● **Questions**:
1) From the passage on evangelicals and American politics, quote everything from "To understand what’s" down to "reject this assessment.".
2) In the passage on evangelicals and American politics, how many interviews does PRRI's American Values Atlas poll comprise?

● **Excerpted passage**:
-*-
For an analogy, he uses Elisabeth Kübler-Ross’s landmark “stages of grief” experienced by the dying and their loved ones to describe what’s happening to evangelicals and American politics. First comes denial, then anger, followed by bargaining, depression and acceptance.
“We are past denial. People see the writing on the wall in terms of demographic change. And that is also why we see immigration taking over and becoming the flagship issue. That and a wall symbolize the resistance to this demographic change,” Jones says. “I think we are somewhere between anger and bargaining. And in many ways, this shotgun marriage between Trump and white evangelicals happened under some duress and is a desperate bargain that you make at the end of life. That is what we’re really seeing here.”
To understand what’s happening among evangelicals, researchers study the results of PRRI’s annual, wide-ranging, 80,000-interview American Values Atlas poll. In the most recent survey, from 2017, 40 percent of individuals under 30 claim “no religious affiliation” (sometimes called “the nones”). “White evangelicals are a big part of that decline,” Jones says. . . . “They cite partisanship,” Jones says. “That’s a big turnoff for young Americans. And so is negative treatment of gay and lesbian people.”
Polls find that upward of 80 percent of young people now support same-sex marriage. That number includes young Republicans and evangelicals under 30. . . . Some major evangelical leaders and thinkers, not surprisingly, reject this assessment.
-*-
● **Page-level text extractions**:

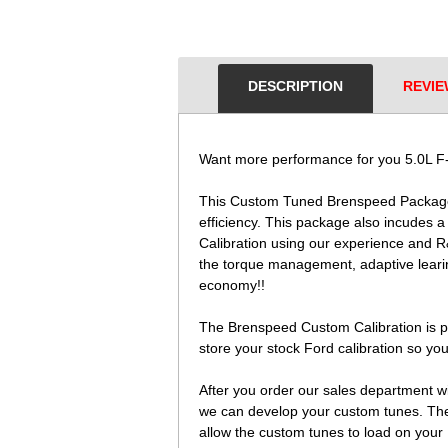
DESCRIPTION
REVIE
Want more performance for you 5.0L F-
This Custom Tuned Brenspeed Package i
efficiency. This package also incudes 
Calibration using our experience and R
the torque management, adaptive learin
economy!!
The Brenspeed Custom Calibration is pr
store your stock Ford calibration so you
After you order our sales department wil
we can develop your custom tunes. The c
allow the custom tunes to load on your 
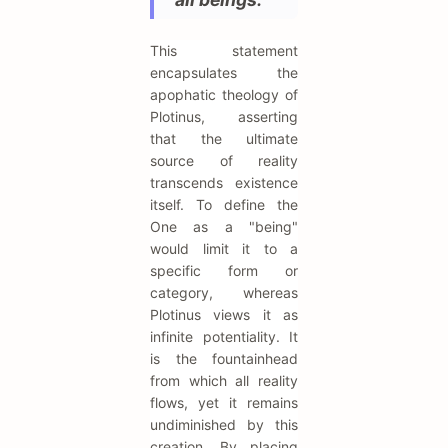
This statement
encapsulates the
apophatic theology of
Plotinus, asserting
that the ultimate
source of reality
transcends existence
itself. To define the
One as a "being"
would limit it to a
specific form or
category, whereas
Plotinus views it as
infinite potentiality. It
is the fountainhead
from which all reality
flows, yet it remains
undiminished by this
creation. By placing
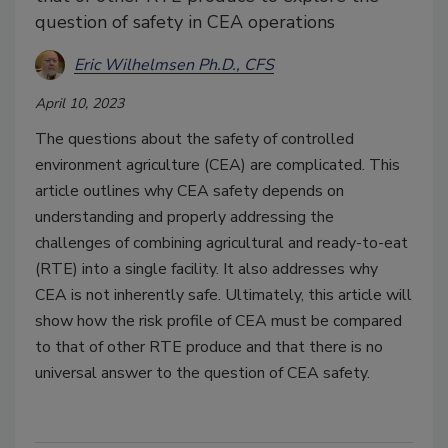
question of safety in CEA operations
Eric Wilhelmsen Ph.D., CFS
April 10, 2023
The questions about the safety of controlled
environment agriculture (CEA) are complicated. This
article outlines why CEA safety depends on
understanding and properly addressing the
challenges of combining agricultural and ready-to-eat
(RTE) into a single facility. It also addresses why
CEA is not inherently safe. Ultimately, this article will
show how the risk profile of CEA must be compared
to that of other RTE produce and that there is no
universal answer to the question of CEA safety.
-*-
● **Task responses**:
1)
To understand what’s happening among evangelicals, researchers study the results of PRRI’s annual, wide-ranging, 80,000-interview American Values Atlas poll. In the most recent survey, from 2017, 40 percent of individuals under 30 claim “no religious affiliation” (sometimes called “the nones”). “White evangelicals are a big part of that decline,” Jones says. . . . “They cite partisanship,” Jones says. “That’s a big turnoff for young Americans. And so is negative treatment of gay and lesbian people.”
Polls find that upward of 80 percent of young people now support same-sex marriage. That number includes young Republicans and evangelicals under 30. . . . Some major evangelical leaders and thinkers, not surprisingly, reject this assessment.

2) 80,000 interviews.